Fractura intercostal
De una pieza me he quedado al tener noticia de las libertinas declaraciones vertidas por Buttiglione, asesor del Vaticano y futuro Comisario de Justicia de la UE, aseverando que la homosexualidad es pecado.
Mi estupefacción, como a cualquier persona decente le resultará obvio, se basa en que el sexo, prefijos a parte, es siempre pecado puesto que, precisamente, ahí reside su divina gracia, y eso es lo que convierte en condenable esa nueva moda inglesa de convocar unas sesiones cuyo único punto del orden del día es hacer el bien mirando sólo un poquitín con quién, en las que se copula a destajo con la primera (si es faz) o primero (si es rostro) que se presenta. Y son a todas luces condenables porque tal conducta acabará por hacer creer a la sociedad que la satisfacción de nuestros deseos más sicalípticos es algo santificable, lo que dará al traste con la inmoral sensación de follar, perdiendo así este capital pecado toda su emoción y, en consecuencia, se extinguirá la especie.
No menos vanguardistas encuentro esas otras palabras de Lurdes Méndez, del Opus Dei y del PP, que afirman que el matrimonio entre homosexuales es una aberración, porque el matrimonio, con independencia de los sexos que vincule, ya es en sí una aberración.
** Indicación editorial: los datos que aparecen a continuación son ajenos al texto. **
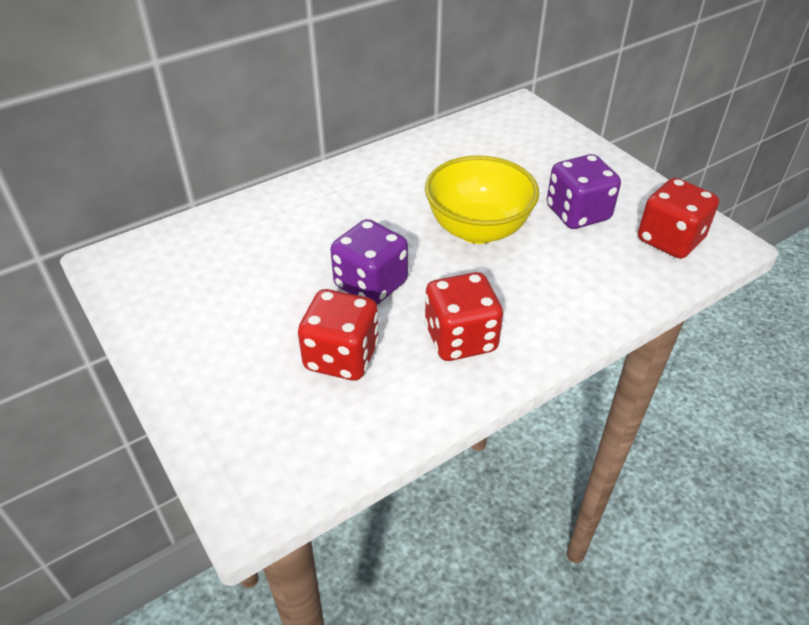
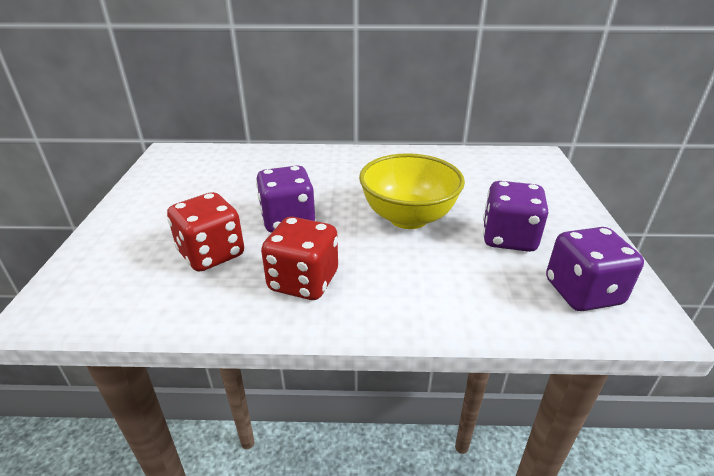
camera: 35 degrees right, 10 degrees down
red dice [638,178,719,259] -> purple dice [546,227,644,311]

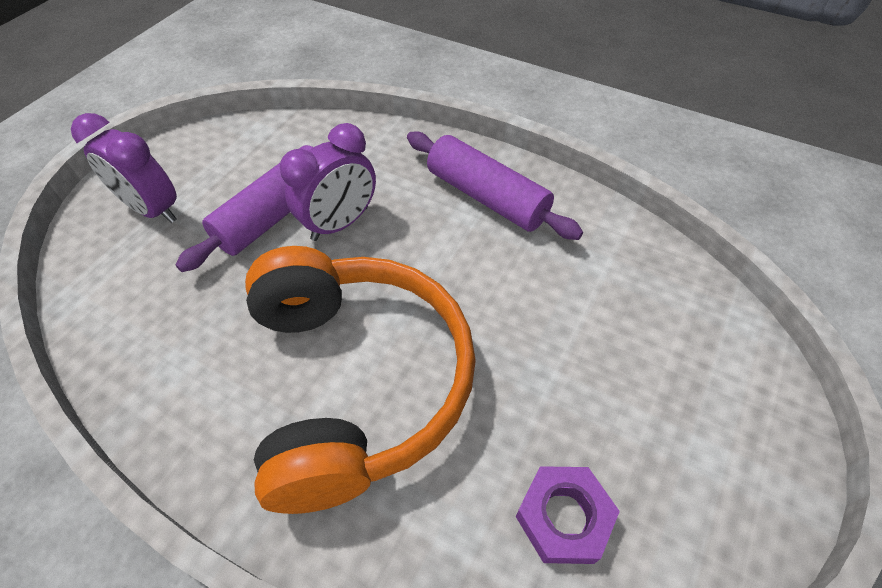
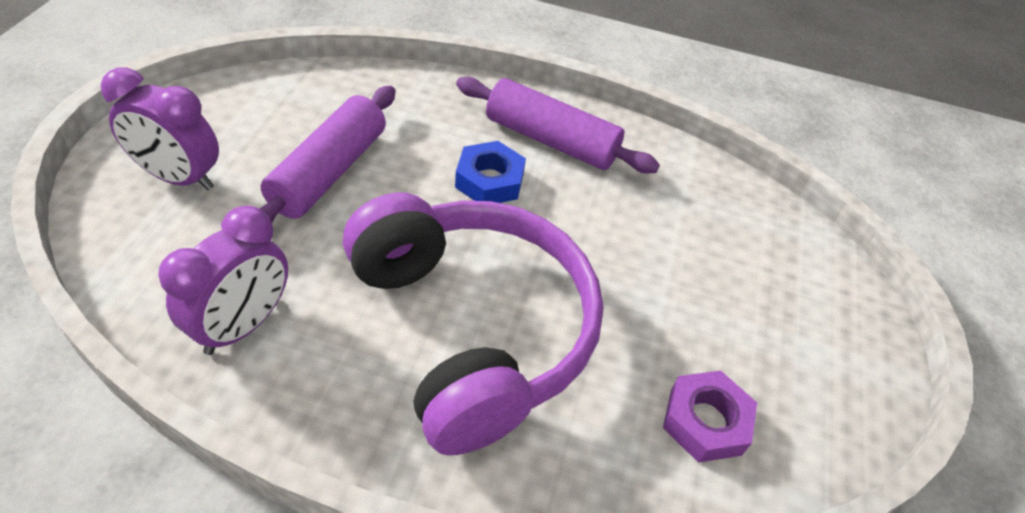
camera: 20 degrees left, 5 degrees down
orange headphones [245,246,476,514] -> purple headphones [343,192,604,455]
purple clock [280,123,376,241] -> purple clock moved to [158,206,288,355]
none -> blue nut [455,141,526,203]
Y, si no, ahora que hemos levantado la manus permitiendo que la mujer se gane su independencia trabajando fuera de casa, ya veremos con el tiempo cómo esa pandemia de la que hablaba se propala hasta convertir la sagrada y heterosexual institución, que hallaba parte de su sentido en el débito conyugal y en la manutención que imponía a unas y otros, en una reliquia corrupta.